Passage shown:
—————
Wait for XP to tell you that a restart is needed. Restart the computer.

After the restart do a Start, Run, SFC /Scannow

If the XP CD is needed, it will prompt you for it.

This utility does not give you any exciting messages, although it does make entries in the Event Log.

Last, right-click My Computer, Properties, Advanced, and at the bottom click on Evironment Variables. In the lower of the two boxes highligh PATH and click the Edit button.

*Part* of your PATH string must include: %SystemRoot%\system32;%SystemRoot%;%SystemRoot%\System32\Wbem;

If not you will lose access to the external commands of XP just as you did in your testing.

If this does not help, then do the Repair John was suggesting. A Microsoft Article will give you further details of HOWTO do it: http://support.microsoft.com/default.aspx?scid=kb;EN-US;315341

.


----------



## Bill_Castner

I have WOL, and 1 Event 45 trigger and 2 Event 47 triggers. Removing the cable keeps the light on with the power off unless I disable the adapter prior to the poweroff.

If guess if you only have WOL your circumstance is normal as well. What certainly does not indicate a bad adapter is the original posters scerenario way at the beginning. It simply in the absence of other information not a sign of a failed adapter.


----------
—————
Data block:
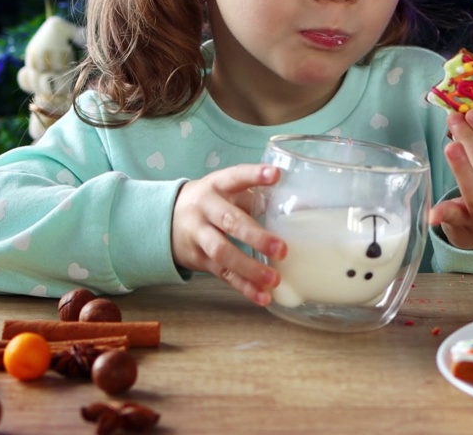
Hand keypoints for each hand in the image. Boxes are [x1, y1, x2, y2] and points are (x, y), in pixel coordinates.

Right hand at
—————
Exercise instructions:
a) In the forum excerpt, what command should be run through Start, Run after the restart?
b) Rewrite the forum excerpt between "If this does" and "to the poweroff.", inclusive, replacing "cable" with "network cable".

Answers given:
a) SFC /Scannow

b)
If this does not help, then do the Repair John was suggesting. A Microsoft Article will give you further details of HOWTO do it: http://support.microsoft.com/default.aspx?scid=kb;EN-US;315341

.


----------



## Bill_Castner

I have WOL, and 1 Event 45 trigger and 2 Event 47 triggers. Removing the network cable keeps the light on with the power off unless I disable the adapter prior to the poweroff.